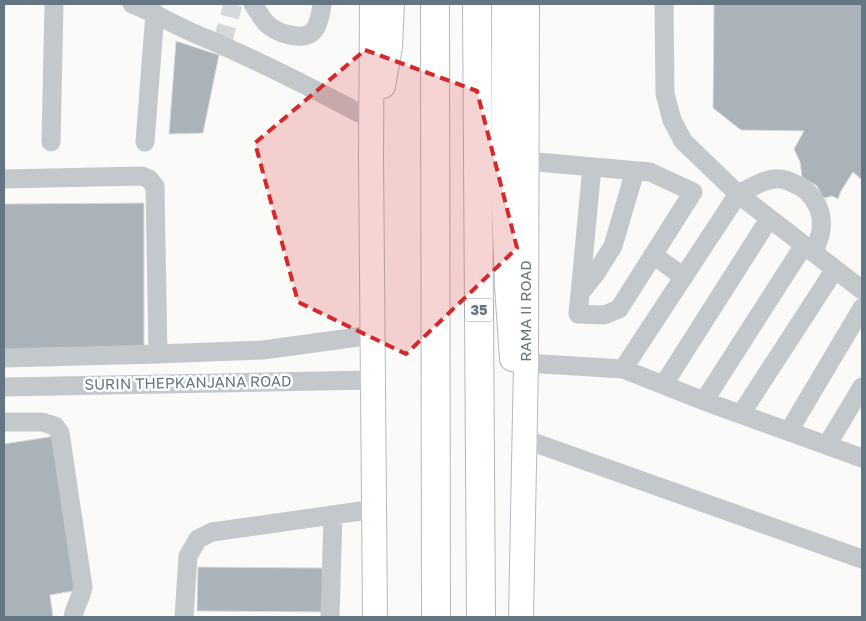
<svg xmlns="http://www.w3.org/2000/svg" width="866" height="621" viewBox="0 0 866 621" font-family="'Golos Text',sans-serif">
	<rect width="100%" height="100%" fill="#fafaf8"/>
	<path fill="#aab3b9" stroke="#dcdcda" d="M 714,4 L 862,4 L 862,180 L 853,172 L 841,191 L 838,199 L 832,196 L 825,198 L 822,196 L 817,186 L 802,177 L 800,162 L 794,149 L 804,131 L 741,130 L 713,108 Z
		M 176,41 L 219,55 L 203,133 L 169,134 Z
		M 144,203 L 144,349 L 4,350 L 4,204 Z
		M 55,436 L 79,590 L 50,595 L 53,617 L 4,617 L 4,444 Z
		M 198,567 L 324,568 L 323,612 L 197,611 Z"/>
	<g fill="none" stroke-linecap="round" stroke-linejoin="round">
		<path stroke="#d5d9db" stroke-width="19" stroke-dasharray="19 9" stroke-linecap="butt" d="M 222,44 L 233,4"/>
		<defs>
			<path id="major" d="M 372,4 L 371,157 L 375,617
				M 504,4 L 504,203 L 507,286 L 512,359
				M 383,86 L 390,47 L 392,4
				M 521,617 L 526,363 L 527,4"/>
			<path id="highway" d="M 435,4 L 436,617
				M 477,4 L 481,617"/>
		</defs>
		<use href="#major" stroke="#b5babe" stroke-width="26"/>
		<use href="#highway" stroke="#b4b9bd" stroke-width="30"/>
		<path stroke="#c3c8cc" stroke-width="19" d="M 132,4 C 155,13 176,26 198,35 C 253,58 306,85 359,113 L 372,118
			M 253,4 C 257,10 261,17 266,23 C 271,28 280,33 286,34 C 314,42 319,28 322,4
			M 664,4 L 665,94 L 672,120 L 683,141 L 738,194 L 862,290
			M 51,142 L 54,4
			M 145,142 L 155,13
			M 526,161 L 650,172 L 693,192 L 619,309 L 604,315 L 578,314 L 592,167
			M 4,179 L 142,176 L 149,179 L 155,186 L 158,354 L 4,358
			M 653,255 L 684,277
			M 580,293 L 596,273 L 613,246 L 635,171
			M 158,354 L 263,350 L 373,335
			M 526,363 L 623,369 L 704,401 L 862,458
			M 623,369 L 738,194 C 749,189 762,180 774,179 C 783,178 789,181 797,185 C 813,192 824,212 821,230 C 820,238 816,245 814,253
			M 664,384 L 769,219
			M 4,387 L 373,380
			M 704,401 L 804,245
			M 741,414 L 835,269
			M 4,422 L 42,422 L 55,426 L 60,433 L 83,587 C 81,598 75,606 73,617
			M 789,431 L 862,308
			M 524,439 L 862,559
			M 827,445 L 862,387
			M 184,617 L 188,556 L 198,539 L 212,532 L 375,509
			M 330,617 L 333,515"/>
		<use href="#major" stroke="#fff" stroke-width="24"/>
		<use href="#highway" stroke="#fff" stroke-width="28"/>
	</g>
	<path fill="#d62828" fill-opacity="0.2" stroke="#d62828" stroke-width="4" stroke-dasharray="10 6" stroke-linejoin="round" d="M 365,50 L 477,91 L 517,248 L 406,354 L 298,302 L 255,143 Z"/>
	<g text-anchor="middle" stroke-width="5" stroke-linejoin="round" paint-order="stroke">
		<rect fill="#fff" stroke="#939fa8" stroke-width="1" x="465" y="298.5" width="28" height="23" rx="4"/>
		<g font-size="14" font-weight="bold" fill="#657683">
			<text x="479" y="315">35</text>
		</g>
		<g font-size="15" fill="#657683" stroke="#fff">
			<text transform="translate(526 311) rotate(-90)" y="5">RAMA II ROAD</text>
			<text transform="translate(188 383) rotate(-1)" y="5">SURIN THEPKANJANA ROAD</text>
		</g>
	</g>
	<rect width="866" height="621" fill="none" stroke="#657683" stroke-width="10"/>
</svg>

### Problem
The records need to be restated word for word, minus any images.

### Final answer
<svg xmlns="http://www.w3.org/2000/svg" width="866" height="621" viewBox="0 0 866 621" font-family="'Golos Text',sans-serif">
	<rect width="100%" height="100%" fill="#fafaf8"/>
	<path fill="#aab3b9" stroke="#dcdcda" d="M 714,4 L 862,4 L 862,180 L 853,172 L 841,191 L 838,199 L 832,196 L 825,198 L 822,196 L 817,186 L 802,177 L 800,162 L 794,149 L 804,131 L 741,130 L 713,108 Z
		M 176,41 L 219,55 L 203,133 L 169,134 Z
		M 144,203 L 144,349 L 4,350 L 4,204 Z
		M 55,436 L 79,590 L 50,595 L 53,617 L 4,617 L 4,444 Z
		M 198,567 L 324,568 L 323,612 L 197,611 Z"/>
	<g fill="none" stroke-linecap="round" stroke-linejoin="round">
		<path stroke="#d5d9db" stroke-width="19" stroke-dasharray="19 9" stroke-linecap="butt" d="M 222,44 L 233,4"/>
		<defs>
			<path id="major" d="M 372,4 L 371,157 L 375,617
				M 504,4 L 504,203 L 507,286 L 512,359
				M 383,86 L 390,47 L 392,4
				M 521,617 L 526,363 L 527,4"/>
			<path id="highway" d="M 435,4 L 436,617
				M 477,4 L 481,617"/>
		</defs>
		<use href="#major" stroke="#b5babe" stroke-width="26"/>
		<use href="#highway" stroke="#b4b9bd" stroke-width="30"/>
		<path stroke="#c3c8cc" stroke-width="19" d="M 132,4 C 155,13 176,26 198,35 C 253,58 306,85 359,113 L 372,118
			M 253,4 C 257,10 261,17 266,23 C 271,28 280,33 286,34 C 314,42 319,28 322,4
			M 664,4 L 665,94 L 672,120 L 683,141 L 738,194 L 862,290
			M 51,142 L 54,4
			M 145,142 L 155,13
			M 526,161 L 650,172 L 693,192 L 619,309 L 604,315 L 578,314 L 592,167
			M 4,179 L 142,176 L 149,179 L 155,186 L 158,354 L 4,358
			M 653,255 L 684,277
			M 580,293 L 596,273 L 613,246 L 635,171
			M 158,354 L 263,350 L 373,335
			M 526,363 L 623,369 L 704,401 L 862,458
			M 623,369 L 738,194 C 749,189 762,180 774,179 C 783,178 789,181 797,185 C 813,192 824,212 821,230 C 820,238 816,245 814,253
			M 664,384 L 769,219
			M 4,387 L 373,380
			M 704,401 L 804,245
			M 741,414 L 835,269
			M 4,422 L 42,422 L 55,426 L 60,433 L 83,587 C 81,598 75,606 73,617
			M 789,431 L 862,308
			M 524,439 L 862,559
			M 827,445 L 862,387
			M 184,617 L 188,556 L 198,539 L 212,532 L 375,509
			M 330,617 L 333,515"/>
		<use href="#major" stroke="#fff" stroke-width="24"/>
		<use href="#highway" stroke="#fff" stroke-width="28"/>
	</g>
	<path fill="#d62828" fill-opacity="0.2" stroke="#d62828" stroke-width="4" stroke-dasharray="10 6" stroke-linejoin="round" d="M 365,50 L 477,91 L 517,248 L 406,354 L 298,302 L 255,143 Z"/>
	<g text-anchor="middle" stroke-width="5" stroke-linejoin="round" paint-order="stroke">
		<rect fill="#fff" stroke="#939fa8" stroke-width="1" x="465" y="298.5" width="28" height="23" rx="4"/>
		<g font-size="14" font-weight="bold" fill="#657683">
			<text x="479" y="315">35</text>
		</g>
		<g font-size="15" fill="#657683" stroke="#fff">
			<text transform="translate(526 311) rotate(-90)" y="5">RAMA II ROAD</text>
			<text transform="translate(188 383) rotate(-1)" y="5">SURIN THEPKANJANA ROAD</text>
		</g>
	</g>
	<rect width="866" height="621" fill="none" stroke="#657683" stroke-width="10"/>
</svg>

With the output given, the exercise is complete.